Ils se sont engagés sur une réduction de ces émissions de 40 à 45% d'ici 2025, par rapport à leur niveau de 2012, appelant les autres pays "à adhérer à cet objectif" ou à fixer leur propre échéance.

L'exécutif américain, qui a fait du climat l'une de ses priorités, s'est félicité à plusieurs reprises du "retour" du Canada dans le camp des pays "ambitieux" sur ce dossier.

- Eloge de la diversité -

Les deux hommes, qui se sont ensuite retrouvés dans le Bureau ovale, devaient s'exprimer lors d'une conférence de presse commune en fin de matinée. La journée s'achèvera par un dîner d'Etat dans les salons de la Maison Blanche en présence de quelque 200 invités.

L'exécutif américain s'efforce de minimiser les différends, en particulier dans la lutte contre l'EI avec le retrait annoncé par Ottawa de ses six avions de combat F18 de la coalition antijihadiste menée par les Etats-Unis.

"La Canada a été l'un des membres fondateurs de la coalition anti-EI (...), ils demeurent un partenaire essentiel et nous sommes satisfaits de leur contribution", assure Mark Feierstein, du Conseil américain de sécurité nationale (NSC).

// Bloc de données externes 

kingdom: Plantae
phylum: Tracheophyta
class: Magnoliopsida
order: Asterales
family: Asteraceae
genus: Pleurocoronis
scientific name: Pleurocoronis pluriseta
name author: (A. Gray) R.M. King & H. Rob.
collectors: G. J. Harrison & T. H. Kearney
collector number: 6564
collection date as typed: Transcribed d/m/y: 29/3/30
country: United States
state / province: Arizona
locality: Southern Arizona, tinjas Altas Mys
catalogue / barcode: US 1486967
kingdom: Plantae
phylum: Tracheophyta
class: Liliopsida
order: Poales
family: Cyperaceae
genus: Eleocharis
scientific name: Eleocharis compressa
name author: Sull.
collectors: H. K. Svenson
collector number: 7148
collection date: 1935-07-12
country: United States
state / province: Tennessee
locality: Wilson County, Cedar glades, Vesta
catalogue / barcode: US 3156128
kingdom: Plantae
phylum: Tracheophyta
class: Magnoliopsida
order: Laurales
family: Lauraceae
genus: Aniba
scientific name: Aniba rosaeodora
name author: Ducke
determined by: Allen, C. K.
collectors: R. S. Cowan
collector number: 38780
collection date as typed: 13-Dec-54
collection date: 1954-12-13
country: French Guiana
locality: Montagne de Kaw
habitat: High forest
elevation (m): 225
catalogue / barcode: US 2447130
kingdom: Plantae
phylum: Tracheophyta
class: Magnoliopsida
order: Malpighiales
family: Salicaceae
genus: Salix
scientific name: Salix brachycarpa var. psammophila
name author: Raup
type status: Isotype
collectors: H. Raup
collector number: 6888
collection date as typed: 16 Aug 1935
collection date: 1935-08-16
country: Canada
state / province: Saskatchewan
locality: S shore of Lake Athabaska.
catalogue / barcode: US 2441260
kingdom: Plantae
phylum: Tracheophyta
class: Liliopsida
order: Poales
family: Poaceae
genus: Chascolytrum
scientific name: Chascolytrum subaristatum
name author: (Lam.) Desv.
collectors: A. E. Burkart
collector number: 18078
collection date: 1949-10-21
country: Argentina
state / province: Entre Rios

Autre sujet à l'ordre du jour: l'accord de libre-échange transpacifique (TPP) entre les Etats-Unis, le Canada et dix autres pays de la région Asie-Pacifique, et scellé en octobre après cinq années d'âpres négociations.

M. Obama affiche son optimisme sur sa ratification par le Congrès, mais la partie est loin d'être gagnée. Le nouveau gouvernement canadien, tout en y étant favorable, a d'ores et déjà annoncé qu'il ne le ratifierait pas avant une véritable concertation.

Les liens économiques sont déjà extrêmement denses: 75% des exportations canadiennes sont destinées au voisin du sud, le Canada est la première destination à l'export de 33 Etats américains.

MM. Obama et Trudeau pourraient aussi aborder un sujet moins strictement diplomatique mais qui passionne des deux côtés de la frontière: l'hypothèse d'une présidence Donald Trump.

Sans le nommer directement, le Premier ministre n'a pas caché son peu de goût pour le ton de la campagne de l'extravagant milliardaire, dénonçant avec force les "politiques fondées sur la peur, l'intolérance ou la rhétorique haineuse".

"Nous réaffirmons que la diversité est notre force", a lancé M. Obama dans les jardins de la Maison Blanche.